# Scikit-learn overview and Machine learning the problem setting

## Agenda

- What is scikit-learn, what are its benefits/drawbacks? 
- What is machine learning and how does it work?

## Scikit-learn

![scikit-learn algorithm map](images/02_sklearn_algorithms.png)

## Benefits and drawbacks of scikit-learn

### Benefits:

- **Consistent interface** to machine learning models
- Rapid **integration**
- Provides many **tuning parameters** but with **sensible defaults**
- Good **documentation**
- Rich set of functionality for **companion tasks**
- **Active community** for development and support

### Potential drawbacks:

- Harder to get started with machine learning (**steep learning curve**)
- Less emphasis on **model interpretability** and breadth of the models covered

## Machine learning

We will level up the field and define all the concepts we will be using 

One ML definition: "Machine learning is the semi-automated extraction of knowledge from data"

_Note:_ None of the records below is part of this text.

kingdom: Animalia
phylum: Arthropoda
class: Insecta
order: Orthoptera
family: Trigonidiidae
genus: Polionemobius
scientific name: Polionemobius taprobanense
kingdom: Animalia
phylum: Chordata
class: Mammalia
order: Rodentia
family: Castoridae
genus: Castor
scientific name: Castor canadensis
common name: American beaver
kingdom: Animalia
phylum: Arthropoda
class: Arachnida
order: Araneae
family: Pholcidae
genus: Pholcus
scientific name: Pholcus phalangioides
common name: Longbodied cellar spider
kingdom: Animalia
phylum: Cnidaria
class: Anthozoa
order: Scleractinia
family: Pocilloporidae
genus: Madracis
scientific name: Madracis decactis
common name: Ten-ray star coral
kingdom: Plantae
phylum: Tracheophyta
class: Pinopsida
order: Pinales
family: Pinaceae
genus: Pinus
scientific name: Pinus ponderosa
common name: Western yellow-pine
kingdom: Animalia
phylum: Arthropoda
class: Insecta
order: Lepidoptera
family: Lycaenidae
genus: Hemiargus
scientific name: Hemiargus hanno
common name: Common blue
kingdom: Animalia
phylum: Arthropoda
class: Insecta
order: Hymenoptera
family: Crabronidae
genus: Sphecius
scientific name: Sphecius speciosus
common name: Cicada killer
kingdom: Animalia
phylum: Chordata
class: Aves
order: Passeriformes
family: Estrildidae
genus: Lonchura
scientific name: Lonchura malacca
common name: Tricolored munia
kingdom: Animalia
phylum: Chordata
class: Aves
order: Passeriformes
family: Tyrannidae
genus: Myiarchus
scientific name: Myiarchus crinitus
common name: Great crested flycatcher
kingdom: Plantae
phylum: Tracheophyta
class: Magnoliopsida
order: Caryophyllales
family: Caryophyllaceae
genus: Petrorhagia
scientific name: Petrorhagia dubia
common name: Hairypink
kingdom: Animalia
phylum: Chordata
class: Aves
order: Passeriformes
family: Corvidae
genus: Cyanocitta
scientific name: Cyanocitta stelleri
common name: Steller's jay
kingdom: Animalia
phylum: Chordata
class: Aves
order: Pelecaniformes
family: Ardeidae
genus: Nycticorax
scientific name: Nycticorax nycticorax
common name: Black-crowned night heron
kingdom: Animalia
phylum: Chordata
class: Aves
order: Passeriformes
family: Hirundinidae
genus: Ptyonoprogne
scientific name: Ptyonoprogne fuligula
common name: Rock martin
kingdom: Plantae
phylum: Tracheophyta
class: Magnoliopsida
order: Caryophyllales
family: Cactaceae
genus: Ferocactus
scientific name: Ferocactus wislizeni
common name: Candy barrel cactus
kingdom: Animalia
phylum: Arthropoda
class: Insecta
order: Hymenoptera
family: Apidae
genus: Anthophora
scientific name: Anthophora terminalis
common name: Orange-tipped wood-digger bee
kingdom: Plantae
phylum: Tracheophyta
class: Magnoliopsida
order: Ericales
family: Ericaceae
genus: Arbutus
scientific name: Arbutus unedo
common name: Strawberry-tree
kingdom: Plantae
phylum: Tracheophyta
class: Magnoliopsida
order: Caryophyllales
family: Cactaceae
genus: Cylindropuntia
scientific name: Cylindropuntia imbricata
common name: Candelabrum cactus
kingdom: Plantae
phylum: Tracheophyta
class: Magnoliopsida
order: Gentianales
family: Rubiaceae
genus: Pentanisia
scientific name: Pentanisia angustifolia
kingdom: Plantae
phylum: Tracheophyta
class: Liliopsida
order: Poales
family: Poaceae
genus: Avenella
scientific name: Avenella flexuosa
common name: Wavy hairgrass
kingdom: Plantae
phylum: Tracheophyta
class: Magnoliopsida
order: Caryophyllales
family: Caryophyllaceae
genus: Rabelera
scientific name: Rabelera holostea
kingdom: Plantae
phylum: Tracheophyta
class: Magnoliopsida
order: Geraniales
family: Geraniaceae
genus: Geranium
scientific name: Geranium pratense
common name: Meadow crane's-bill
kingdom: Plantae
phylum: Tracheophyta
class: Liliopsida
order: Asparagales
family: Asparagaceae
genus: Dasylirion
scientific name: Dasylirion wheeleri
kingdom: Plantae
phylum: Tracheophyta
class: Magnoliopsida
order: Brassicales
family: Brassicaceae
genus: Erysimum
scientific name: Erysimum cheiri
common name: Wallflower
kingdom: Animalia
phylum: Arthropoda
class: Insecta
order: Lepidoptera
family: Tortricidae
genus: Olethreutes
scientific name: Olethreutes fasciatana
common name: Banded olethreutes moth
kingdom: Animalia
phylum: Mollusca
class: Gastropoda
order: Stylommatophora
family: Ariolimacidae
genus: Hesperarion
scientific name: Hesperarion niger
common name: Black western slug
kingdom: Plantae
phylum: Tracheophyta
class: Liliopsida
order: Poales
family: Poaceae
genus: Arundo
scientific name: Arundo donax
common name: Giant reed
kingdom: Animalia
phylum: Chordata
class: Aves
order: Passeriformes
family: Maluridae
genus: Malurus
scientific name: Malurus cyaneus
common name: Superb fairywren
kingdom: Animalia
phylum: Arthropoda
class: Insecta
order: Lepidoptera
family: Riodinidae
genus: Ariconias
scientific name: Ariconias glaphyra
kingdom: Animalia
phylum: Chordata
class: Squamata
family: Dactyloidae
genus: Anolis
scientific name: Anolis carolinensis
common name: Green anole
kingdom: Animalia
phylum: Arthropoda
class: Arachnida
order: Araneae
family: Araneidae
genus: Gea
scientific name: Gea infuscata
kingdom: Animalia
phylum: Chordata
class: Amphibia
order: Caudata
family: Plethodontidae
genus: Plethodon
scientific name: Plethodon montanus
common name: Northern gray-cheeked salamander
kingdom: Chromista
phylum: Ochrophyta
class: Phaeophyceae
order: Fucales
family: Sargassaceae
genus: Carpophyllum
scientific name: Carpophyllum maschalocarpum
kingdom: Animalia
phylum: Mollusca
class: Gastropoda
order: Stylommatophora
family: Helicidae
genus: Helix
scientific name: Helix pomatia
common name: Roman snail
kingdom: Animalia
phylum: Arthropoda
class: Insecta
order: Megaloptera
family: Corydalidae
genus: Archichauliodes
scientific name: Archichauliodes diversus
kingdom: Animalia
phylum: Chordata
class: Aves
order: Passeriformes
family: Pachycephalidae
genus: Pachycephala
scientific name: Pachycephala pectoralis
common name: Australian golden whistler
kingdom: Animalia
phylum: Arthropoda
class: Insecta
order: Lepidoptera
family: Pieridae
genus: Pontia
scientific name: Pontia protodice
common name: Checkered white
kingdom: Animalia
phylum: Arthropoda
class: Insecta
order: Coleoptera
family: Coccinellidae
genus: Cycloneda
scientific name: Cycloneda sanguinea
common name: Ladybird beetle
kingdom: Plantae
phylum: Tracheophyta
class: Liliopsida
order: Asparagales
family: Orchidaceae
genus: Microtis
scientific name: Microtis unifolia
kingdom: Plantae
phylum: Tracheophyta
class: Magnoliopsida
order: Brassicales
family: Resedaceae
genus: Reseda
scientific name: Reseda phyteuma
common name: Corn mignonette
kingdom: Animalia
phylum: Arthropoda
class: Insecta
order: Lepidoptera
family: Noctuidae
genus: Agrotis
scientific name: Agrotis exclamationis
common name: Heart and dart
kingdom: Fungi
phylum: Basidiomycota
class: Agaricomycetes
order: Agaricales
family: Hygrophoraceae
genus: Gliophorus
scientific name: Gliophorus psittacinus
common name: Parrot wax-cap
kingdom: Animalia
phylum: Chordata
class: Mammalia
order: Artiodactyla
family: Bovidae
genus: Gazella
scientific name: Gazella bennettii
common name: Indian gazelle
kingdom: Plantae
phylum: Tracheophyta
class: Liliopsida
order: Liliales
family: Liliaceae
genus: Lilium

- **Knowledge from data**: Starts with a question that might be answerable using data
- **Automated extraction**: A computer provides the insight
- **Semi-automated**: Requires many smart decisions by a human

### Learning problems

In general, a learning problem considers a set of n **samples** of data and then tries to predict properties of unknown data. 

If each sample is more than a single number and, for instance, a multi-dimensional entry (aka multivariate data), it is said to have several attributes or **features**.

ML concepts

- Samples (observations, example, instance, record)
- Features (predictor, attribute, independent variable, input, regressor, covariate)
- Response (target, outcome, label, dependent variable)
- Training, validation and testing set

**Supervised learning**: Making predictions using labeled data (learning a function that maps an input to an output based on example input-output pairs)

**Regression**

A regression problem is when the output variable is a real or continuous value

- Example predicting the temperature based on the historical values
- There is an outcome value that we are trying to predict

![Weather Forecast](images/01_predicting_temp.png)

**Classification**

A classification problem is when the output variable is a category
    
- Example: Is a given email "spam" or "ham"?
- There is a class outcome we are trying to predict

![Spam filter](images/01_spam_filter.png)

**Unsupervised learning**: Extracting structure from data (self-organized learning - find previously unknown patterns in data set without pre-existing labels)

- Example: Segment student population into clusters that exhibit similar behaviors
- There is no "right answer"

![Clustering](images/01_clustering.png)

### Predictive modeling

High-level steps:

1. First, preprocess the data - make sure that data is ready to enter the ML pipeline

2. Then, train a **machine learning model** using **labeled data**

    - "Labeled data" has been labeled with the outcome
    - "Machine learning model" learns the relationship between the attributes of the data and its outcome

3. Finally, make **predictions** on **new (unseen) data** for which the label is unknown

![Supervised learning](images/01_supervised_learning.png)